Pembatal-pembatal l’tikaf
- Keluar dari tempat i’tikaf. Keluar dari tempat i’tikaf dapat membatalkan i’tikaf apabila dikerjakan tanpa adanya keperluan manusiawi dan kondisi yang darurat. Bahkan, menurut ulama Malikiyah keluar dari tempat i’tikaf untuk mengerjakan perbuatan wajib yang menjadi fardhu ‘ain atas mu’takif dapat membatalkan i’tikaf. Uraian perihal ini telah disebutkan pada pembahasan perbuatan yang harus dan boleh dikerjakan saat i’tikaf.
- Jima’. Jumhur ulama, selain ulama Syafi’iyah, menyatakan bahwa melakukan hubungan suami istri dapat membatalkan i’tikaf, baik dilakukan karena lupa atau dipaksa, baik dikerjakan di malam hari atau di siang hari. Adapun menurut ulama Syafi’iyah, hubungan suami istri yang membatalkan i’tikaf adalah yang dilakukan dengan sengaja, pilihan sendiri dan kesadaran. Apabila dilakukan karena lupa, ketidaktahuan, atau paksaan, maka tidak membatalkan i’tikaf.
- Keluar mani karena dorongan syahwat yang timbul akibat mubasyarah (pembuka jimak) seperti ciuman, sentuhan, dan melakukan pengantar jimak di paha. Para ulama sepakat bahwa hal ini dapat membatalkan i’tikaf. Adapun apabila seseorang mengeluarkan mani karena mengkhayal atau melihat saja, atau seseorang melakukan pembuka jimak namun tidak sampai keluar mani, maka ini tidak membatalkan i’tikaf menurut jumhur ulama selain ulama Malikiyah yang menyatakan bahwa ini membatalkan i’tikaf.
- Murtad. Tidak diragukan lagi bahwa i’tikaf yang dilakukan oleh seorang muslim yang murtad telah batal. Dan, menurut jumhur ulama tidak ada kewajiban qadha’ atas orang tersebut. Ulama Hanabilah lebih merinci permasalahan ini, mereka menyatakan bahwa apabila i’tikaf yang dikerjakan adalah i’tikaf nadzar, maka wajib qadha’.

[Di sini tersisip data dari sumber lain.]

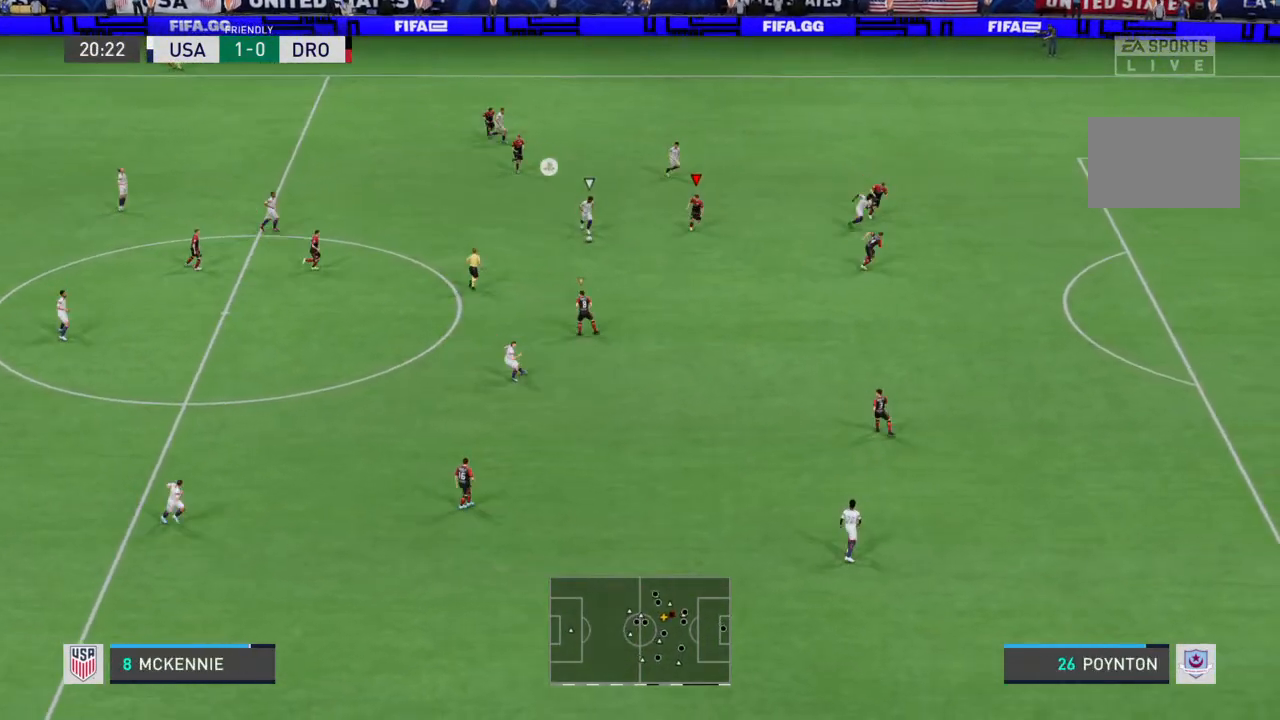
{"buttons": ["L2", "R2"], "left_stick": "down", "right_stick": "center", "events": [[500, "L2", "down"]]}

- Mabuk. Jumhur ulama menyatakan bahwa mabuk dapat membatalkan i’tikaf, baik dilakukan dengan sengaja di siang hari atau di malam hari. Ulama Syafi’iyah memberikan satu pedoman terkait hal ini, yaitu apabila mabuk dilakukan dengan kesengajaan, maka membatalkan i’tikaf. Bila tidak dengan kesengajaan, maka tidak membatalkan i’tikaf.
- Pingsan dan gila dalam durasi yang lama. Ini adalah pembatal i’tikaf yang disepakati oleh jumhur ulama selain ulama Hanabilah yang menyatakan bahwa pingsan tidak membatalkan i’tikaf, seperti halnya tidur tidak membatalkan i’tikaf.
- Haid dan nifas.
- Makan dengan sengaja di siang hari. Ini adalah pembatal i’tikaf yang ditetapkan oleh ulama Malikiyah dan Hanafiyah yang mensyaratkan puasa sebagai syarat i’tikaf. Namun, menurut mereka, makan karena lupa tidak membatalkan i’tikaf.

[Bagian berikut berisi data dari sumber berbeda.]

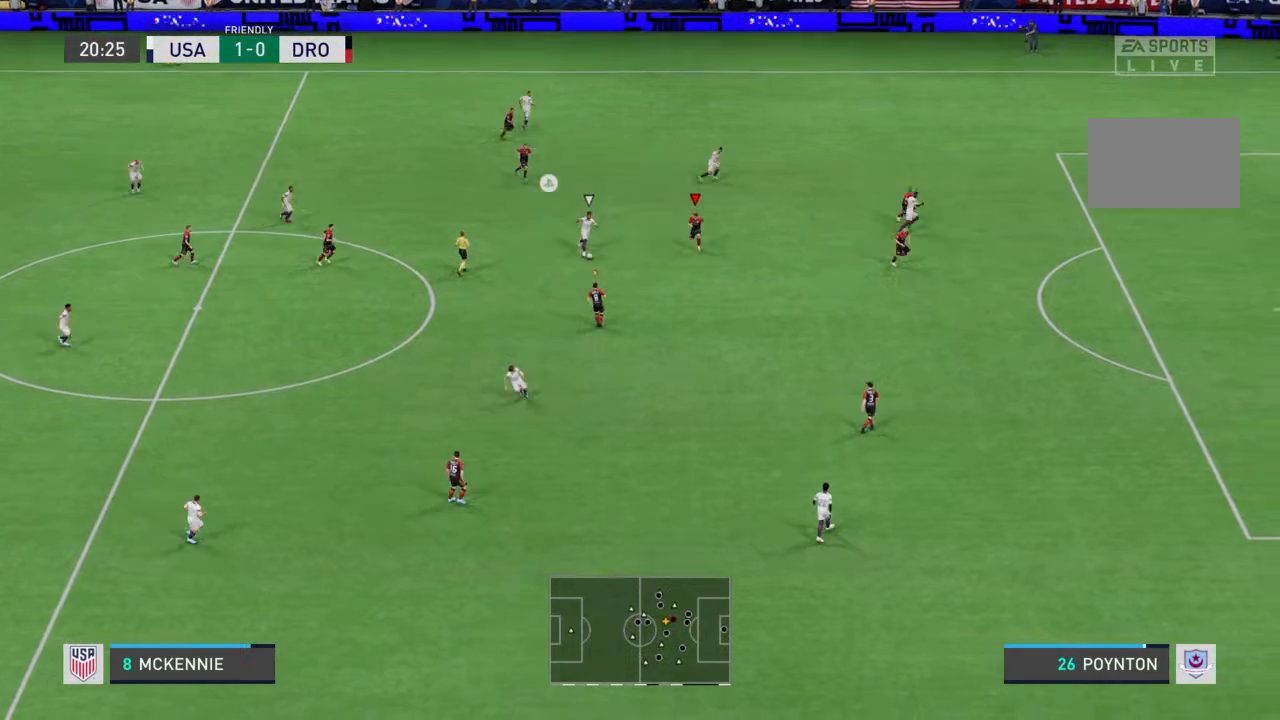
{"buttons": ["L2", "R2"], "left_stick": "down", "right_stick": "center", "events": []}
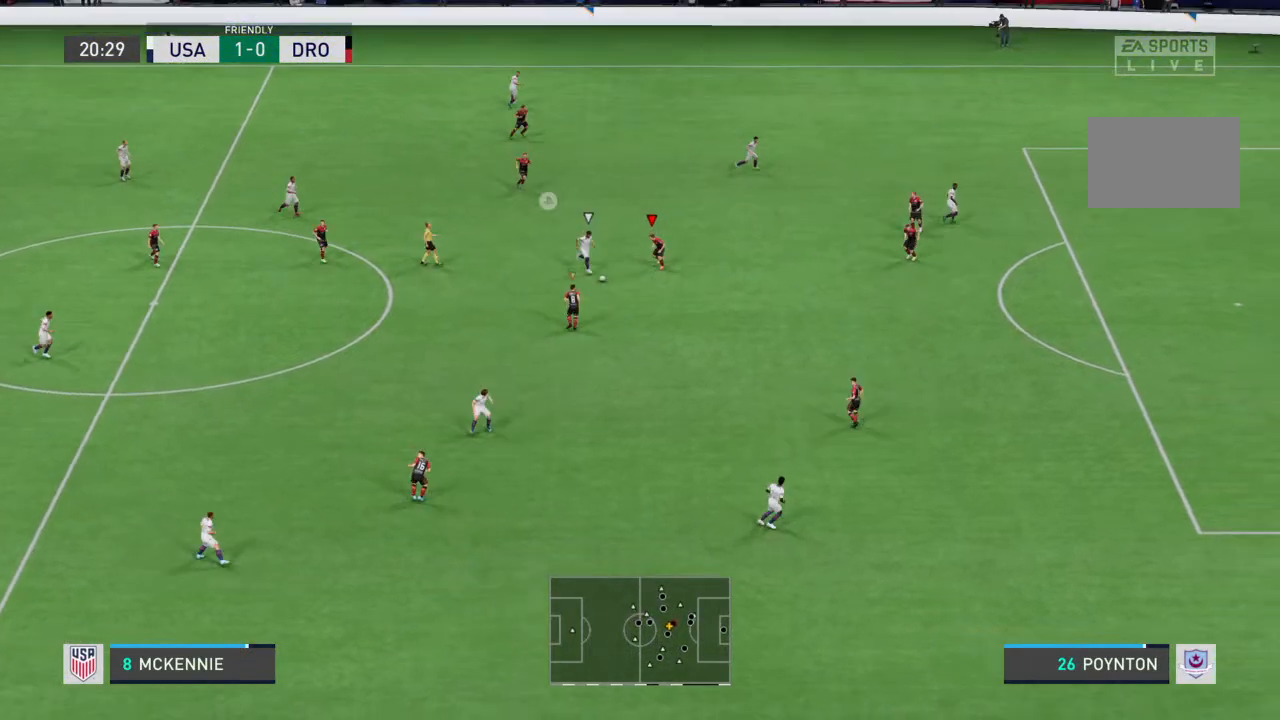
{"buttons": ["R2"], "left_stick": "down", "right_stick": "center", "events": [[400, "CIRCLE", "down"], [433, "L2", "up"], [467, "CIRCLE", "up"]]}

- Melakukan dosa besar. Dosa besar yang dimaksud adalah seperti ghibah, namimah, dan lain sebagainya. Ini adalah pembatal i’tikaf yang dinyatakan oleh ulama Malikiyah dalam salah satu dari dua pendapat mereka yang masyhur. Kendati demikian, menurut jumhur ulama melakukan dosa besar saat i’tikaf tidak membatalkan i’tikaf. Hal ini juga dikuatkan oleh salah satu dari dua pendapat ulama Malikiyah yang masyhur.
Sumber: Fiqih Shiyam Ramadhan, Tim Ulin Nuha MA An-Nuur, Zam-Zam, h. 178-188.